Он наступал, и Тойе пятилась. Замолчать бы ей, упасть в ноги, умоляя о прощении. Но дурное, гордое кипело в груди, торопило выплеснуть прежние обиды.
– Где ты был, храбрый Туве, когда варяги пришли? Куда сбежал?
Пояс соскользнул змеей да на землю, потянулся, оставляя след в пыли.
– Я-то, глупая, решила, что убили тебя. Полетела искать. Чтобы вместе. В один день. А он в лесу прятался. Отсиживался. Трус!
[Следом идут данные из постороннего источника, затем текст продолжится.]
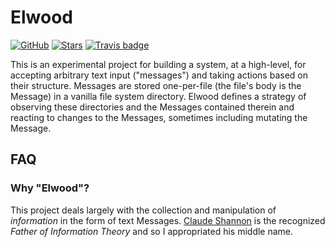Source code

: # Elwood

[![GitHub][github-badge]][github]
[![Stars][]][github]
[![Travis badge](https://travis-ci.org/zacharytamas/elwood.svg?branch=master)](https://travis-ci.org/)

[github]: https://github.com/zacharytamas/elwood
[github-badge]: https://flat.badgen.net/badge/-/github?icon=github&label
[stars]: https://badgen.net/github/stars/zacharytamas/elwood

This is an experimental project for building a system, at a high-level, for accepting arbitrary text input ("messages") and taking actions based on their structure. Messages are stored one-per-file (the file's body is the Message) in a vanilla file system directory. Elwood defines a strategy of observing these directories and the Messages contained therein and reacting to changes to the Messages, sometimes including mutating the Message.

## FAQ

### Why "Elwood"?

This project deals largely with the collection and manipulation of _information_ in the form of text Messages. [Claude Shannon](https://en.wikipedia.org/wiki/Claude_Shannon) is the recognized _Father of Information Theory_ and so I appropriated his middle name.

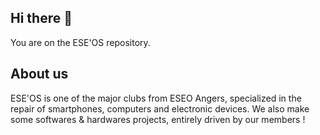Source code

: ## Hi there 👋

You are on the ESE'OS repository.

## About us

ESE'OS is one of the major clubs from ESEO Angers, specialized in the repair of smartphones, computers and electronic devices. We also make some softwares & hardwares projects, entirely driven by our members !

<!--

**Here are some ideas to get you started:**

🙋‍♀️ A short introduction - what is your organization all about?
🌈 Contribution guidelines - how can the community get involved?
👩‍💻 Useful resources - where can the community find your docs? Is there anything else the community should know?
🍿 Fun facts - what does your team eat for breakfast?
🧙 Remember, you can do mighty things with the power of [Markdown](https://docs.github.com/github/writing-on-github/getting-started-with-writing-and-formatting-on-github/basic-writing-and-formatting-syntax)
-->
Удар пришелся по губам, губы запечатывая. Бил, уже не опасаясь, что увидят. А если и видят, то не их дело… Виновата! Тварь блудливая! Он любил! Поперек матери пошел! Жизнью рисковал! Она же с Юкко тайком гуляла… с братом…
Не брат он!
В спину ударил… кто и кого ударил – разобраться надо. Выходит, что копье боги направили. Справедливости ради… ради справедливости.
– Стой! Убьешь ведь! – кинулась мать, повисла на руке, воя и голося. – Убьешь!
Тойе лежала на земле, скрутившись. Дышала ли? Дышала. Поднялась. Лицо в крови. Руки в синих полосах от ремня. А взгляд прежний, злой. Ничего, Туве теперь знает, как с нею надо.
И с братцем любимым.
Да с выродком ихним, которому бы вовсе на свет не родиться.
Свекровь принесла ледяной родниковой воды. И мази, которой прежде Юкко мазали. Водою лицо омывала бережно, а мазь втирала, и было больно, но Тойе терпела.
Она хорошо научилась терпеть.
– Горячий. Бывает, что горячий. А ты терпи. И хитрей будь. Он к тебе с норовом, а ты поклонись, повинись, глядишь, и заживете, как люди…
Тойе слушала, но не слышала.
В чем ей виниться? Чего стыдиться?
– В отца пошел, в отца… ничего, я ж перетерпела…
И Тойе терпит. Но не знает, как надолго хватит терпения. Спать легла на полу, рядом с колыбелью, но заснуть не вышло, лежала, думала, давила стоны. И Юкко понял сразу – не спит.